What are the risks of implementing an interactive voice response system for banking transactions? Can these IVR...
systems be hacked? And are there additional measures that should also be put in place to reduce IVR security risks?
Phone phreaking was part of the beginning of old-school hacker culture many years ago. Currently, when it comes to security, most of the attention is on IP-enabled systems and computers, but phone systems still require adequate security. With the increase in credit card and banking transactions done via phones, these systems should not be ignored just because they aren't like most IT systems.
IVR systems should be based on a secure operating system and infrastructure, and the IVR application itself should be developed using a secure systems development lifecycle. IVR security risks involve business logic flaws or social engineering-related vulnerabilities, so programming in the necessary monitoring capabilities and logic checks to prevent abuse is essential.
Any system that interacts with end users needs to be monitored for suspicious behavior. Traditional security controls that monitor network traffic or log data and look for suspicious patterns may not be effective for finding IVR security risks.
Monitoring an IVR system, such as a PBX phone system, might make more sense, but this could miss business logic flaws or social engineering vulnerabilities. For example, if a particular phone number, which could be spoofed, is used for an unusually high number of banking transactions, investigating the phone number and the transactions could help identify potential fraud. Putting similar limits on financial transactions via an IVR system that exist for in-person ATM or Internet-based transactions could also help limit IVR security risks. In addition, financial institutions should require several security questions to be answered before access to an account is granted via an IVR system.
Security reporter Brian Krebs wrote how attackers can fool several banks' IVR systems, because the systems allow access after answering just three out of five security questions correctly; and several of the questions were based on easily obtainable personally identifiable information, such as date of birth or the last four digits of a Social Security number. Flaws such as this can be easily exploited by attackers.

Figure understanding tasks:
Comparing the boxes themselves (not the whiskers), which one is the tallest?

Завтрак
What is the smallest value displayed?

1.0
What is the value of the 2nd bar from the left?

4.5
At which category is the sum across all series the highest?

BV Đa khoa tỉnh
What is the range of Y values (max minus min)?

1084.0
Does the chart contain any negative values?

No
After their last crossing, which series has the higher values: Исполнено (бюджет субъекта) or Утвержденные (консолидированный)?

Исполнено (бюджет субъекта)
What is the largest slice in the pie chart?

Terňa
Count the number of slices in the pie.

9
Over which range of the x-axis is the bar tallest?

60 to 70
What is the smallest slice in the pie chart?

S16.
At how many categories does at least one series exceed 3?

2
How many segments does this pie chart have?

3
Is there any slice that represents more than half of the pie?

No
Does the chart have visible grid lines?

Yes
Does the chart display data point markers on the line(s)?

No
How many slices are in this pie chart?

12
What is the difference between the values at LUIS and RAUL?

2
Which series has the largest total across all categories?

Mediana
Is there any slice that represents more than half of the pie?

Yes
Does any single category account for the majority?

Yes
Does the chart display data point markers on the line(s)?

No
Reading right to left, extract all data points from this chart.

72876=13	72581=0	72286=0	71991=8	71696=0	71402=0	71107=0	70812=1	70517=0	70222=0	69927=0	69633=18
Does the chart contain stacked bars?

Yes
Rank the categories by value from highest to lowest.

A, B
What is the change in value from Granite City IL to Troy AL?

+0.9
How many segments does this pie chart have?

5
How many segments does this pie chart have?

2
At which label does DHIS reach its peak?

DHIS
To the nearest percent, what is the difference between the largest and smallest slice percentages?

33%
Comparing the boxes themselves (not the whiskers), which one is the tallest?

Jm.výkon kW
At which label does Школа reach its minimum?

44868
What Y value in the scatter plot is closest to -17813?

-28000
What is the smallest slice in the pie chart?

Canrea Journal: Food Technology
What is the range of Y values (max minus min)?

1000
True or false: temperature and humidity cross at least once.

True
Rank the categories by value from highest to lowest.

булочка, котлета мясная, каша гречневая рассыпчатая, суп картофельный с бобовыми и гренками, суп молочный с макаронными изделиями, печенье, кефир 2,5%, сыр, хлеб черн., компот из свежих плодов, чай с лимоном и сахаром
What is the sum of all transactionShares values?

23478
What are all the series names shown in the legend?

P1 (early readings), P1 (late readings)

**Required work:**
• a. Copy out the passage on IVR security word for word, from "Security reporter Brian" up to and including "exploited by attackers.".
• b. In the passage on IVR security, how many of the five security questions did several banks' IVR systems require callers to answer correctly before allowing access?

**Solutions to the tasks:**
• a.
Security reporter Brian Krebs wrote how attackers can fool several banks' IVR systems, because the systems allow access after answering just three out of five security questions correctly; and several of the questions were based on easily obtainable personally identifiable information, such as date of birth or the last four digits of a Social Security number. Flaws such as this can be easily exploited by attackers.

• b. Three.